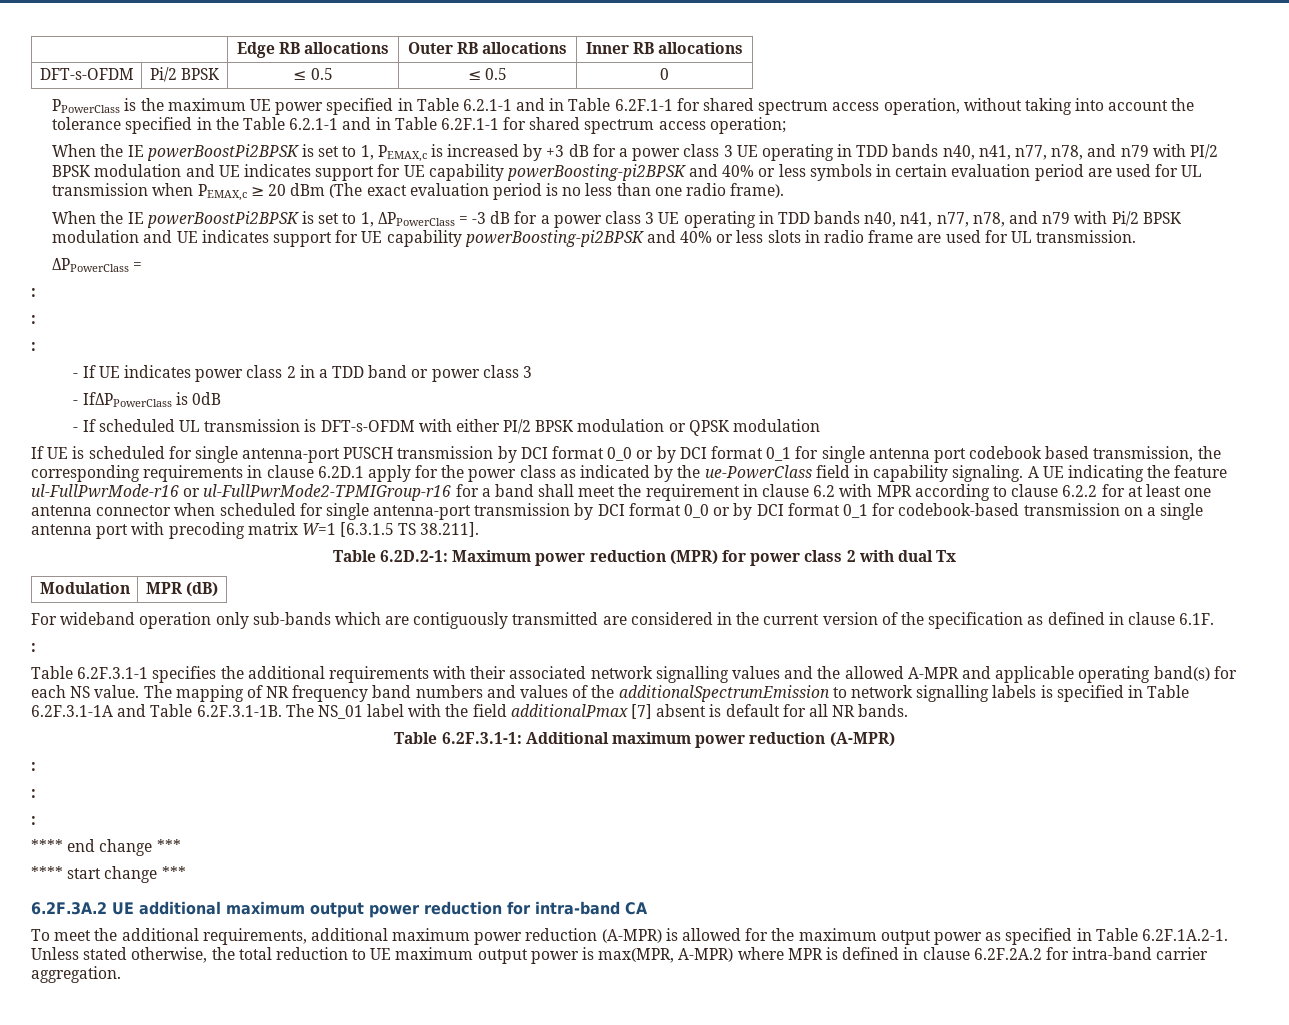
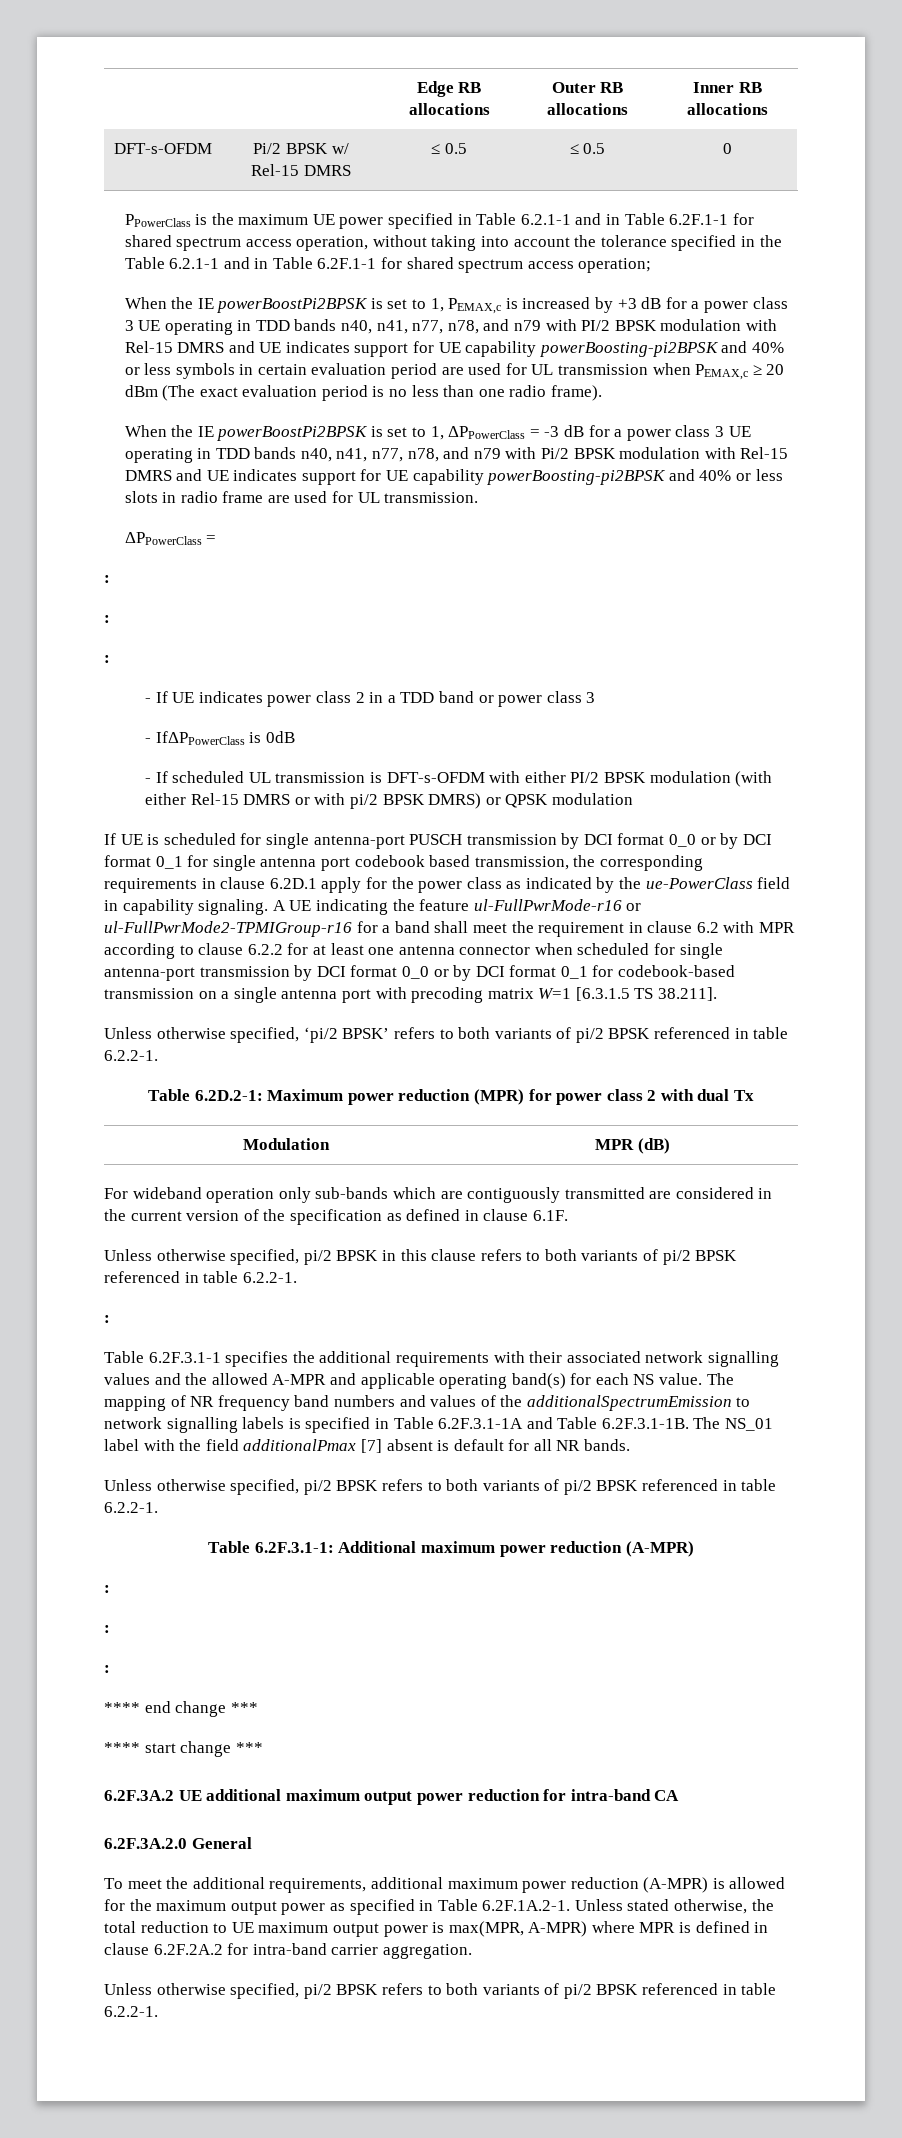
(221, 74) none -> [331,143,349,154] [251,164,351,176] w/ Rel-15 DMRS
(182, 170) none -> [745,319,777,331] [124,341,225,353] with Rel-15 DMRS
(140, 236) none -> [704,447,789,459] [124,470,172,481] with Rel-15 DMRS
(665, 425) none -> [735,771,773,787] [145,793,482,809] (with either Rel-15 DMRS or with pi/2 BPSK DMRS)
(480, 529) none -> [104,1027,789,1043] [104,1050,158,1061] // Unless otherwise specified, ‘pi/2 BPSK’ refers to both variants of pi/2 BPSK referenced in table 6.2.2-1.
(1215, 619) none -> [104,1249,738,1265] [104,1271,297,1283] // Unless otherwise specified, pi/2 BPSK in this clause refers to both variants of pi/2 BPSK referenced in table 6.2.2-1.
(909, 710) none -> [104,1479,777,1495] [104,1502,158,1513] // Unless otherwise specified, pi/2 BPSK refers to both variants of pi/2 BPSK referenced in table 6.2.2-1.
(648, 908) none -> [104,1837,252,1849] // 6.2F.3A.2.0 General
(121, 974) none -> [104,1983,777,1999] [104,2006,158,2017] // Unless otherwise specified, pi/2 BPSK refers to both variants of pi/2 BPSK referenced in table 6.2.2-1.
==============================
| GOAL OF THE EXERCISE |
From the entries above, show each line that includes the string "with".

| ANSWER TO THIS EXERCISE |
(182, 170) none -> [745,319,777,331] [124,341,225,353] with Rel-15 DMRS
(140, 236) none -> [704,447,789,459] [124,470,172,481] with Rel-15 DMRS
(665, 425) none -> [735,771,773,787] [145,793,482,809] (with either Rel-15 DMRS or with pi/2 BPSK DMRS)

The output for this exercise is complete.